Seine Erfahrungen, die er zum Staub in unserem Sonnensystem gemacht hat, will
er nun auch auf extraterrestrische Sonnensysteme anwenden, deren Entstehung in
Jena erforscht wird. "Von einer dieser fernen Welten landen täglich etwa drei
Krümel Staub auch bei uns auf der Erde", weiß Krivov.
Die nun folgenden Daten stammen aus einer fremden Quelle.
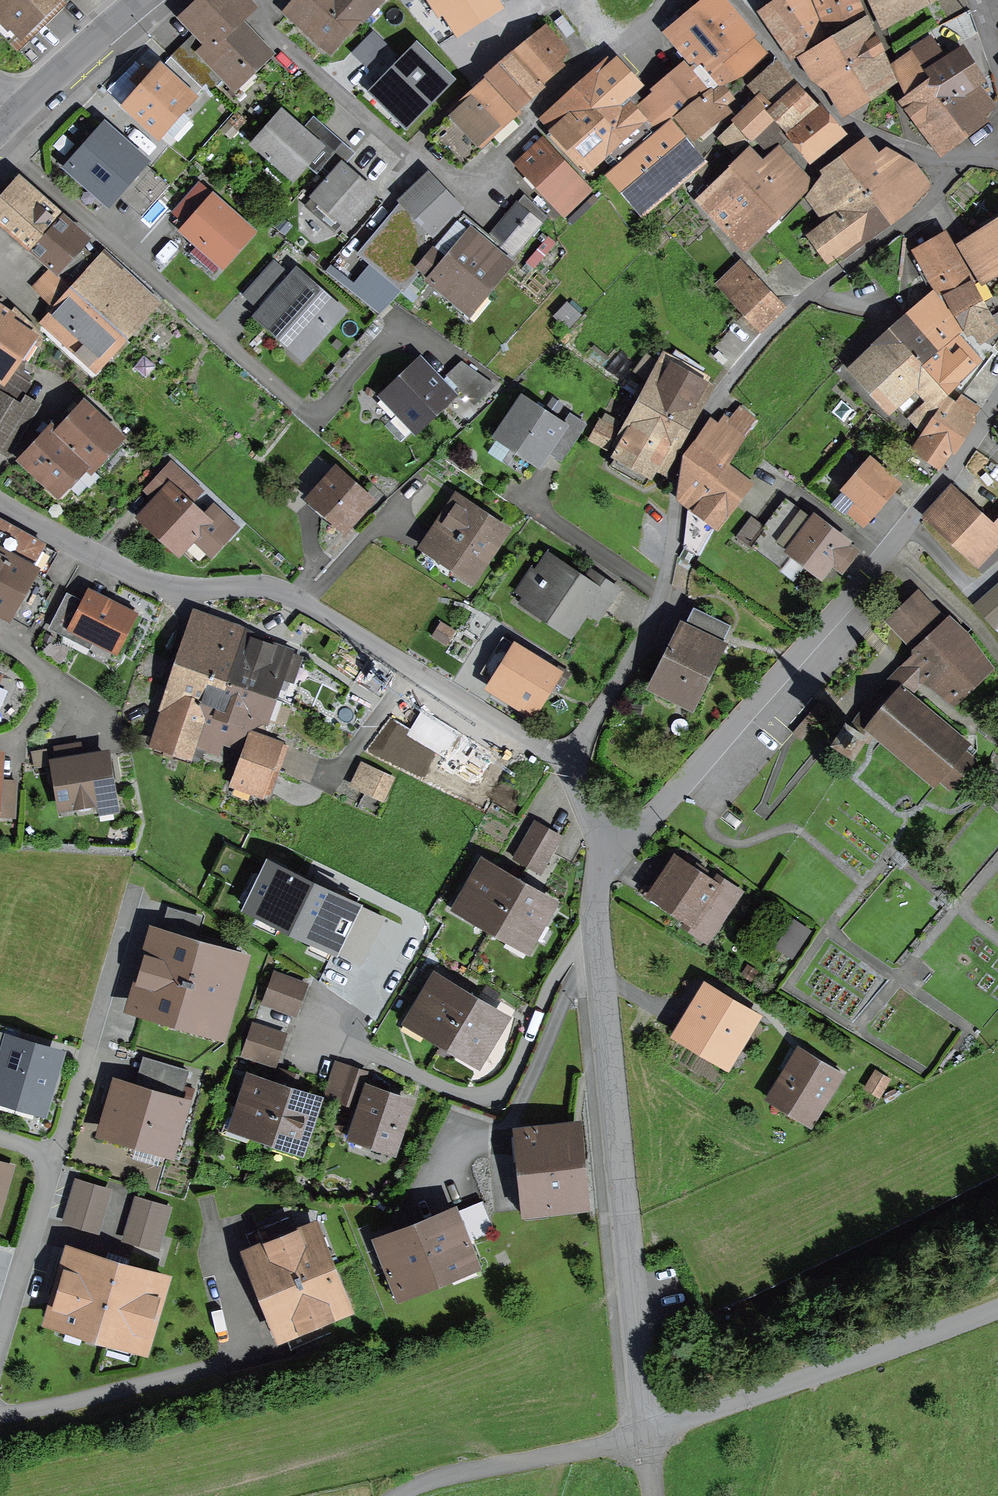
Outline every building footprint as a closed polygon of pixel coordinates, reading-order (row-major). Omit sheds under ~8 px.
[(0,7),(0,32),(14,46),(60,1),(59,0),(0,0),(0,7)] [(235,85),(267,54),(236,21),(251,7),(244,0),(204,0),(185,18),(198,31),(211,44),(203,52),(225,75),(235,85)] [(358,20),(359,21),(378,0),(309,0),(295,15),(320,37),(316,42),(328,53),(358,20)] [(421,23),(458,0),(402,0),(421,23)] [(720,0),(713,0),(707,6),(738,43),(748,34),(720,0)] [(792,56),(814,41),(786,0),(782,0),(780,2),(764,14),(792,56)] [(855,8),(860,6),(858,0),(817,0),(820,8),(815,9),(810,0),(786,0),(814,41),(830,30),(859,16),(855,8)] [(885,19),(920,0),(875,0),(885,19)] [(489,72),(514,53),(544,26),(526,3),(465,49),(485,73),(472,82),(473,83),(487,73),(489,72)] [(729,51),(725,55),(732,64),(746,52),(747,54),(759,44),(749,33),(748,34),(738,43),(707,6),(692,18),(708,37),(711,34),(729,51)] [(712,91),(722,86),(741,78),(732,64),(725,55),(729,51),(711,34),(708,37),(692,18),(673,34),(699,65),(688,74),(684,71),(660,92),(677,112),(678,113),(680,115),(712,91)] [(833,42),(865,91),(889,75),(879,48),(867,23),(833,42)] [(555,55),(565,46),(546,25),(514,53),(539,82),(561,64),(555,55)] [(205,83),(211,89),(225,75),(203,52),(211,44),(198,31),(172,57),(201,86),(205,83)] [(421,34),(365,87),(408,132),(464,79),(421,34)] [(846,105),(845,102),(865,91),(833,42),(805,59),(816,79),(820,76),(835,99),(837,98),(843,107),(846,105)] [(943,63),(930,42),(913,53),(965,125),(990,106),(974,85),(980,81),(966,58),(938,76),(934,69),(943,63)] [(750,64),(765,51),(759,44),(747,54),(746,52),(732,64),(741,78),(753,67),(750,64)] [(487,73),(473,83),(480,91),(494,78),(517,107),(530,95),(528,92),(539,82),(514,53),(489,72),(487,73)] [(904,104),(936,147),(965,125),(913,53),(897,63),(908,78),(902,82),(911,99),(904,104)] [(127,107),(159,137),(202,87),(172,58),(154,78),(143,69),(134,79),(144,88),(127,107)] [(549,120),(570,142),(601,120),(624,102),(632,94),(629,90),(633,86),(624,76),(630,70),(620,58),(549,120)] [(774,64),(751,84),(761,96),(772,109),(785,99),(797,88),(795,88),(774,64)] [(523,122),(513,111),(517,107),(494,78),(480,91),(454,114),(458,118),(434,139),(431,135),(430,136),(456,164),(486,136),(496,147),(523,122)] [(720,106),(731,97),(722,86),(712,91),(680,115),(676,119),(689,135),(723,110),(720,106)] [(807,108),(812,105),(797,88),(785,99),(799,115),(807,108)] [(641,108),(658,128),(677,112),(660,92),(641,108)] [(719,139),(733,153),(753,135),(758,131),(770,119),(777,115),(776,114),(772,109),(761,96),(719,139)] [(777,115),(789,129),(791,133),(813,115),(807,108),(799,115),(785,99),(772,109),(776,114),(777,115)] [(643,122),(624,102),(601,120),(618,139),(627,149),(614,162),(615,164),(643,139),(635,130),(643,122)] [(843,138),(820,110),(813,115),(791,133),(812,158),(821,150),(824,153),(843,138)] [(282,113),(255,144),(293,177),(319,147),(282,113)] [(765,147),(772,145),(789,129),(777,115),(770,119),(758,131),(753,135),(765,147)] [(601,120),(570,142),(563,149),(583,171),(618,139),(601,120)] [(69,166),(109,201),(143,162),(104,127),(69,166)] [(675,176),(672,173),(680,168),(678,165),(692,153),(674,131),(652,149),(647,144),(615,170),(642,203),(675,176)] [(329,171),(353,151),(344,139),(319,159),(329,171)] [(540,184),(558,167),(561,164),(541,144),(521,163),(540,184)] [(879,161),(867,145),(848,159),(859,173),(855,177),(886,217),(929,185),(916,168),(901,180),(884,157),(879,161)] [(759,168),(747,156),(733,170),(775,214),(807,185),(776,152),(759,168)] [(812,236),(828,258),(886,217),(855,177),(859,173),(848,159),(835,168),(832,174),(837,179),(827,186),(839,207),(830,212),(835,219),(812,236)] [(342,166),(315,196),(346,223),(372,193),(342,166)] [(566,212),(584,196),(558,167),(540,184),(566,212)] [(713,214),(742,245),(775,214),(733,170),(712,192),(723,204),(713,214)] [(360,253),(403,289),(421,267),(464,216),(427,178),(405,199),(360,253)] [(75,290),(76,289),(67,281),(81,264),(74,257),(83,247),(78,242),(83,237),(21,182),(0,206),(0,220),(30,247),(27,249),(51,269),(75,290)] [(548,217),(525,196),(517,205),(539,223),(541,224),(548,217)] [(223,263),(250,233),(212,199),(185,229),(223,263)] [(491,250),(506,262),(539,223),(517,205),(487,242),(493,247),(491,250)] [(433,279),(467,308),(506,262),(491,250),(493,247),(487,242),(462,220),(465,217),(464,216),(421,267),(434,278),(433,279)] [(997,270),(997,228),(965,247),(983,279),(997,270)] [(945,297),(958,317),(981,303),(945,238),(932,245),(949,275),(942,279),(951,294),(945,297)] [(913,261),(928,287),(942,279),(949,275),(932,245),(918,253),(921,257),(913,261)] [(76,289),(75,290),(122,333),(151,301),(107,261),(94,276),(91,273),(76,289)] [(732,300),(760,332),(783,311),(739,264),(716,286),(730,301),(732,300)] [(56,332),(91,366),(122,333),(75,290),(51,269),(33,288),(58,311),(60,308),(70,317),(56,332)] [(263,314),(304,350),(339,310),(298,275),(263,314)] [(934,347),(939,344),(965,329),(958,317),(945,297),(941,299),(939,296),(910,320),(934,347)] [(980,340),(996,329),(981,303),(958,317),(965,329),(967,333),(973,330),(980,340)] [(0,317),(0,343),(18,355),(36,330),(28,323),(21,332),(13,326),(16,323),(11,320),(8,319),(4,320),(0,317)] [(898,401),(915,420),(944,393),(917,361),(934,347),(910,320),(854,370),(890,409),(898,401)] [(977,360),(957,335),(939,344),(934,347),(917,361),(944,393),(973,366),(977,360)] [(12,366),(18,355),(0,343),(0,390),(20,401),(30,376),(12,366)] [(700,375),(672,358),(646,404),(685,427),(708,386),(697,380),(700,375)] [(416,429),(452,395),(420,361),(384,395),(416,429)] [(474,405),(495,385),(462,361),(447,376),(474,405)] [(13,416),(20,404),(0,392),(0,437),(13,416)] [(20,404),(13,416),(24,422),(34,406),(23,399),(21,402),(20,404)] [(499,435),(539,461),(562,426),(523,400),(499,435)] [(654,468),(659,471),(685,427),(646,404),(610,465),(644,485),(654,468)] [(61,426),(64,429),(58,436),(90,466),(117,436),(84,405),(72,419),(69,416),(61,426)] [(930,479),(943,464),(972,421),(953,407),(945,418),(940,415),(918,447),(921,449),(917,454),(914,452),(907,463),(930,479)] [(723,434),(711,426),(699,443),(724,462),(756,418),(740,408),(723,434)] [(591,434),(612,447),(626,425),(604,412),(591,434)] [(7,450),(24,422),(13,416),(0,437),(0,446),(7,450)] [(64,482),(85,461),(58,436),(51,430),(44,438),(41,435),(32,445),(35,447),(24,459),(49,483),(44,489),(55,499),(62,498),(71,489),(64,482)] [(722,521),(739,497),(735,494),(713,478),(722,464),(724,462),(699,443),(688,458),(684,493),(722,521)] [(870,462),(847,489),(872,510),(895,484),(870,462)] [(735,494),(745,480),(722,464),(713,478),(735,494)] [(210,552),(224,537),(187,503),(198,491),(171,466),(151,487),(162,497),(143,517),(178,550),(192,535),(210,552)] [(310,498),(344,529),(370,500),(336,470),(310,498)] [(950,490),(927,514),(955,541),(979,516),(950,490)] [(503,530),(458,500),(420,557),(447,575),(455,563),(472,575),(503,530)] [(808,524),(783,506),(766,529),(756,542),(782,562),(789,551),(821,576),(831,562),(841,570),(855,551),(845,544),(847,541),(814,516),(808,524)] [(991,527),(979,516),(955,541),(978,564),(976,567),(982,573),(997,558),(997,523),(991,527)] [(739,537),(752,547),(756,542),(766,529),(752,519),(739,537)] [(3,617),(7,609),(32,624),(54,584),(29,570),(34,560),(50,568),(58,553),(0,520),(0,615),(3,617)] [(587,596),(603,606),(616,589),(591,572),(584,583),(549,559),(538,576),(542,579),(527,602),(569,631),(583,610),(584,606),(581,603),(587,596)] [(997,623),(997,583),(975,598),(993,626),(997,623)] [(65,598),(51,625),(64,632),(69,623),(74,625),(73,628),(115,649),(132,615),(90,594),(83,608),(65,598)] [(953,702),(989,668),(965,635),(948,620),(940,627),(911,597),(887,619),(918,653),(876,693),(863,709),(852,728),(846,724),(835,742),(852,753),(864,735),(862,734),(866,727),(935,785),(940,779),(951,788),(975,760),(964,750),(969,744),(909,693),(923,678),(953,702)] [(694,609),(655,685),(691,703),(719,646),(712,643),(722,623),(694,609)] [(183,665),(228,681),(236,684),(250,643),(243,640),(246,633),(201,617),(183,665)] [(516,693),(513,699),(532,709),(554,667),(521,649),(523,643),(511,637),(498,658),(509,665),(498,683),(516,693)] [(250,643),(236,684),(271,696),(278,676),(290,680),(299,656),(251,640),(250,643)] [(209,734),(219,707),(228,681),(183,665),(174,691),(210,704),(203,725),(201,731),(196,744),(191,762),(200,766),(206,748),(228,754),(236,744),(209,734)] [(263,719),(271,696),(236,684),(228,681),(219,707),(209,734),(236,744),(242,729),(263,719)] [(174,691),(154,751),(191,762),(196,744),(201,731),(203,725),(210,704),(174,691)] [(255,733),(245,758),(278,770),(287,745),(255,733)] [(55,763),(62,806),(75,804),(75,806),(81,810),(90,809),(94,803),(94,801),(113,797),(106,755),(55,763)] [(236,783),(268,795),(278,770),(245,758),(236,783)] [(363,765),(354,784),(382,797),(391,779),(363,765)] [(15,817),(17,783),(0,782),(0,817),(15,817)] [(535,823),(514,858),(527,866),(548,830),(535,823)] [(540,873),(561,838),(548,830),(527,866),(540,873)] [(676,859),(652,894),(689,920),(686,925),(708,940),(740,892),(718,878),(713,884),(676,859)] [(246,908),(336,952),(359,905),(269,861),(246,908)] [(455,904),(493,925),(517,884),(484,865),(464,899),(459,896),(455,904)] [(549,903),(517,884),(493,925),(530,947),(535,939),(530,937),(549,903)] [(194,937),(200,918),(169,909),(164,928),(194,937)] [(794,956),(813,926),(795,915),(776,945),(794,956)] [(221,1029),(242,960),(154,935),(134,1003),(221,1029)] [(303,984),(275,974),(270,988),(278,991),(298,998),(303,984)] [(407,1017),(444,1039),(469,999),(436,979),(417,1013),(412,1010),(407,1017)] [(265,1002),(293,1012),(298,998),(278,991),(270,988),(265,1002)] [(707,991),(682,1032),(726,1059),(751,1017),(707,991)] [(501,1018),(469,999),(444,1039),(481,1062),(486,1054),(481,1051),(501,1018)] [(253,1019),(243,1054),(272,1062),(282,1027),(253,1019)] [(57,1057),(9,1043),(0,1073),(0,1092),(43,1105),(57,1057)] [(797,1051),(770,1096),(808,1118),(835,1073),(797,1051)] [(170,1148),(182,1104),(178,1103),(187,1071),(173,1066),(163,1099),(117,1085),(105,1128),(170,1148)] [(355,1103),(364,1075),(351,1070),(341,1099),(355,1103)] [(876,1072),(867,1087),(879,1095),(889,1080),(876,1072)] [(248,1142),(250,1137),(265,1142),(268,1135),(283,1090),(252,1080),(242,1109),(230,1105),(222,1133),(248,1142)] [(298,1146),(314,1101),(283,1090),(268,1135),(298,1146)] [(370,1090),(355,1135),(391,1147),(406,1102),(370,1090)] [(583,1204),(575,1126),(522,1132),(530,1209),(583,1204)] [(10,1168),(0,1165),(0,1202),(10,1168)] [(94,1231),(107,1188),(78,1179),(65,1222),(94,1231)] [(156,1249),(169,1206),(140,1198),(127,1241),(156,1249)] [(465,1244),(495,1232),(483,1201),(380,1241),(400,1290),(473,1262),(465,1244)] [(295,1233),(289,1217),(248,1233),(254,1249),(245,1252),(278,1336),(287,1332),(293,1348),(331,1333),(325,1318),(346,1309),(332,1275),(334,1274),(328,1259),(326,1260),(313,1226),(295,1233)] [(11,1253),(0,1250),(0,1296),(11,1253)] [(145,1347),(165,1278),(69,1250),(49,1318),(145,1347)]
Wenn ein System um einen
jungen Stern herum neu entsteht, so kommt es zu Zusammenballungen von Staub zu
größeren Gesteinsklumpen, Planetenvorstufen und letztendlich zu Planeten.
Auch
später spielt Staub eine entscheidende Rolle. Asteroiden und Kometen versorgen
das ferne Planetensystem mit neuem Staub, der sich physikalischen Gesetzen
entsprechend um den Hauptstern und die ihn umgebenden Planeten herum anordnet.
"Seine Ordnung und Zusammensetzung ist also spezifisch für einen bestimmten
Entwicklungsgrad des Systems", sagt Krivov. Deswegen kann seine Staubforschung
helfen zu verstehen, wie neue Sonnensysteme entstehen.